SOON PEACE WILL BE BACK

     *snif... Beautiful. The Naked Lizard Man died for your sins, people! Stand up! Let the Lizard flow through you! PUH-RAAAIZE THE LIAZRD!

SOON BE BACK

     At this point I sit down and scratch my head, wondering if the ROM skipped or something. Then I remember what game I'm playing. Should have expected a random ejaculation of that kind.

     So, the credits roll as your ship floats in one place not making any effort to move towards the Macross, and we're left with a newfound sense of being and the knowledge that this game was produced by...

WINKY SOFT.

     Oh yeah, and between levels, the words "We sot a new machine, for the fighting. Now the time to scramble Valkyrie again" are displayed, along with a random Macrossy image regardless of where in the storyline you are. (ROY FOCKER?! You were dead)

 
Macross Arcade

Macross the arcade version differs from most of the Macross-inspired shooters in that it's top-down. It's been a while since I played it, but I'm pretty sure it had you collect items in order to transform.

The arcade game was a little less off-the-wall than the SNES side-scroller. The graphics are nice, and it definitely has a Macrossy feel about it. Of course, Kirby's Dream Land almost had more to do with Macross than certain segments of the feature here...

As with M:SV, the stages loosely follow the condensed story as seen in Do You Remember Love?, a cinematic release that was made a year or so after the TV series ended in an attempt to crush however-many episodes of character development and action into a less-than two hour space. Strangely, DYRL is usually considered to be the 'official' telling of the events in canon with the rest of the Macross saga.

It's also worth noting that instead of text, the cutscenes were given voiceovers. (This feature apparently has yet to be emulated in MAME, for the record.)

Macross II: The Legend and the Arcade Game

One of the underlying themes of the Macross II OAV series was the complacency and showmanship the military had grown into as a result of unopposed technological superiority. I think that about justifies the bizarre gaming mechanic the programmers of Macross II stuck in this game in the form of having to score some ridiculous amount of points to advance to the next stage.

Basically, this is a side-scrolling version of the prior arcade game- you need items to transform, bombs are extremely precious, only this time you are given infinite lives and an enemy in the form of the clock.
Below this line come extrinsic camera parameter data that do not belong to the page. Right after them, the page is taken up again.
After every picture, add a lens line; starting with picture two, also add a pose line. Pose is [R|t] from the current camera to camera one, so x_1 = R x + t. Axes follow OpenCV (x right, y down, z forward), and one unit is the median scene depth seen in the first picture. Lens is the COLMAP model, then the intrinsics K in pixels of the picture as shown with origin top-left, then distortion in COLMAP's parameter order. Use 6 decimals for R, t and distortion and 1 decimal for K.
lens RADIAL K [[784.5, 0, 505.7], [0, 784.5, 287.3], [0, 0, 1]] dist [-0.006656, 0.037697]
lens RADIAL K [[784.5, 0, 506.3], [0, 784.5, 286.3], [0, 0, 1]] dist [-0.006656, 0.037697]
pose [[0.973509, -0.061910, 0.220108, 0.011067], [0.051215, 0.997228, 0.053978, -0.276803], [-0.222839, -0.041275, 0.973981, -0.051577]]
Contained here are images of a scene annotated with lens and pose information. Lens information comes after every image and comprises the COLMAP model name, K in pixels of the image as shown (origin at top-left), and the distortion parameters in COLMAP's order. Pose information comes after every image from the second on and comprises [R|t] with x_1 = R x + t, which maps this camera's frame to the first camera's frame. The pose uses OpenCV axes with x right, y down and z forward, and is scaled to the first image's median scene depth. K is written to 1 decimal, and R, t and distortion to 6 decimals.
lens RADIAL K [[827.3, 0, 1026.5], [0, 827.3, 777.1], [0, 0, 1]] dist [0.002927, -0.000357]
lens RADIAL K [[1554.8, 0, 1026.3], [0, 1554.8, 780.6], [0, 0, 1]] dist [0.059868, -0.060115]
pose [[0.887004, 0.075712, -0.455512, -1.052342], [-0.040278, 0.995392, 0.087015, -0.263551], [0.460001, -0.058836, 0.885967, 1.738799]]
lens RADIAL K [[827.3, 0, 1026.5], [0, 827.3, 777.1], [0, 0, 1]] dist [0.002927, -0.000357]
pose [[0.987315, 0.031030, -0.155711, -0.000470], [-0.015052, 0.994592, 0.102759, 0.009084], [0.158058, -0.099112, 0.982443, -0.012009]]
You can actually complete a level without reaching the boss, let alone defeating it! You just shoot, shoot, shoot until your score ticker says you're alright. This is fairly easy to do in the first stage of each of the three paths (Beginner, Intermediate, Expert) but becomes exponentially rougher with each level. I have never completed a whole path, thanks to a battle with a cruiser in Path 1 that seriously lasts longer than your time allotted.

One of the more amusingly stupid bits of the game and show was the Culture Park. It's a UN sanctioned preserve for national monuments. I'm serious, this is like a ten-mile park with segments of the Great Wall of China in it, the Colosseum of Rome, I think they even had a duplicate Lourve there. Of course looking back on it, it was probably just a cheap set-piece for the invasion scenes, but it really takes away from the impact of seeing aliens marching on national monuments when you realize they've only landed in Yosemite... In the game, in order to meet the required score in level 2, however, you HAVE to destroy a number of roman pillars, not to mention the exploding Great Wall in the first stage.

I had a soft spot for the generally unpopular Macross II at one point; I played the Palladium Robotech role-playing game, liked the mechanical designs of the newer Valkyries (this being long before I saw Plus) and well... Macross II: The Movie was the first anime tape I ever bought.